Repressive Ol' Me

I was swimming in memory just now or maybe even the thought, that the Chloe saga was not to last, and when her boyfriend came onto the scene, soon to become her husband, I was left out of the weekend job at her Kingdom Shop altogether. I had been invited to a very awkward dinner one night in their Vredehoek residence and there was no coming back after that. They were in my opinion, a coterie of low minded drug-bogied heathen and their purpose was for Chloe, the Queen ant to surround herself with as a bubble to prevent any future "misunderstandings". They were there to compliment her regularly as the  and maybe my disrespect showed from the start of that evening. And admittedly, driving back from that time out on the town, I was left feeling some pretty void opening from inside of me. 

Some weekends before that night I had met the boyfriend in the day time at the shop and had commented that he must be the new store-hand. He wasn't fond of me after that, and I felt a vein of vengence - maybe even jealousy - sweep through the whole relationship that followed between Chloe and I. Chloe slowly hired less and less of me and more of young T. Whatever his name was. I forget it because it was like one of those farces that shouldn't be. It was synonymous with some item of clothing... oh yes, that's it, a tuxedo. His name was Tuks. He was a burly Zimbabwean who was always harassing the ladies in the shop but made about a billion dollars in sales.

Well she hired Tux permanently and that was the beginning of the end for me.
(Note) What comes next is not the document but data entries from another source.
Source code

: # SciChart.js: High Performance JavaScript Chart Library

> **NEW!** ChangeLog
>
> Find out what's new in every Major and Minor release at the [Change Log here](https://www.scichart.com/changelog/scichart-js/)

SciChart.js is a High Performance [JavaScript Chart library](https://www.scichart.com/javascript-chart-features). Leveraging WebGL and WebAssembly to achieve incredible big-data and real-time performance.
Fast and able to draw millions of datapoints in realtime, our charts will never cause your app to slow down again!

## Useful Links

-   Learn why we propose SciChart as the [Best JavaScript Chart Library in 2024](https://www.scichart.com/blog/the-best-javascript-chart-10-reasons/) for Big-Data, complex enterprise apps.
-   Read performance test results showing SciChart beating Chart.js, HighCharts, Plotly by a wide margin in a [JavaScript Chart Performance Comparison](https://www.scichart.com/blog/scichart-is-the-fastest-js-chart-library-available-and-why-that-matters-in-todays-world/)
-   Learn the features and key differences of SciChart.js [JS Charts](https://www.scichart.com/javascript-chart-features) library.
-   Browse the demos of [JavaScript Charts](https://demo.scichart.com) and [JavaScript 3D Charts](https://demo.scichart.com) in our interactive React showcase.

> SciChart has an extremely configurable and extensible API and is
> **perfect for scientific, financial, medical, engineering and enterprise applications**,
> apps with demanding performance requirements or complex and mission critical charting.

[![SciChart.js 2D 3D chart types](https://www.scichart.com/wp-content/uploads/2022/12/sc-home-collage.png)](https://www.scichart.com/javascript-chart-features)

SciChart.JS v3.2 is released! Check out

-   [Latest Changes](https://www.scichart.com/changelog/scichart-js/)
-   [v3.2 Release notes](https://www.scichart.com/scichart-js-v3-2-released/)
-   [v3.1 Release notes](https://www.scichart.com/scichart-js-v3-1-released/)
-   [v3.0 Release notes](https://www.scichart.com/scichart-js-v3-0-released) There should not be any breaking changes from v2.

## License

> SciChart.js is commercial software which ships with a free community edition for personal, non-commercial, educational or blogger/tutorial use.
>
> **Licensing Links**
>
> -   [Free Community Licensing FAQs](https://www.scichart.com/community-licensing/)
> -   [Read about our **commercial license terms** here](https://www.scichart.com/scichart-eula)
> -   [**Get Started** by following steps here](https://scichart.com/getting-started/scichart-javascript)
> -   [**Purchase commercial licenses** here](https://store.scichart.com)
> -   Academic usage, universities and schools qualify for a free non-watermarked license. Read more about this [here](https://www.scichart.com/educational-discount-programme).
It felt like another in a long list of social failures for me, another kick in the back, but in my defence, and depending on the situation, I am much liked by people, and since then I've talked on stage for a strip club owner. But that, of course, is another story that I won't bother to go into. It has been my part to play; a very social part. We are dealing here with the very fragile and finicky world of high society in Cape Town, quite a different scene to the dull and incomparably stupid scene of Johannesburg. Joburgers have no intelligence in their bones. Just money and visceral joys. Like misfits-type punk and Greek businessmen with flat South African accents.

I also remember another faux pas, which was suggesting Chloe listen to Nine Inch Nails. She was horrified, most probably because of the band's numerous references to rape. But what got me thinking of all of this was listening to Django Reinhardt. I had been lent a memory stick by Chloe and I'd put just about his whole discography on there. She had thanked me sincerely for it and I remember that one peppered element of daylight in a night time of doubt and ill-ease around her. She seemed to only respect confidence. Something I didn't have in the lavish amounts she expected.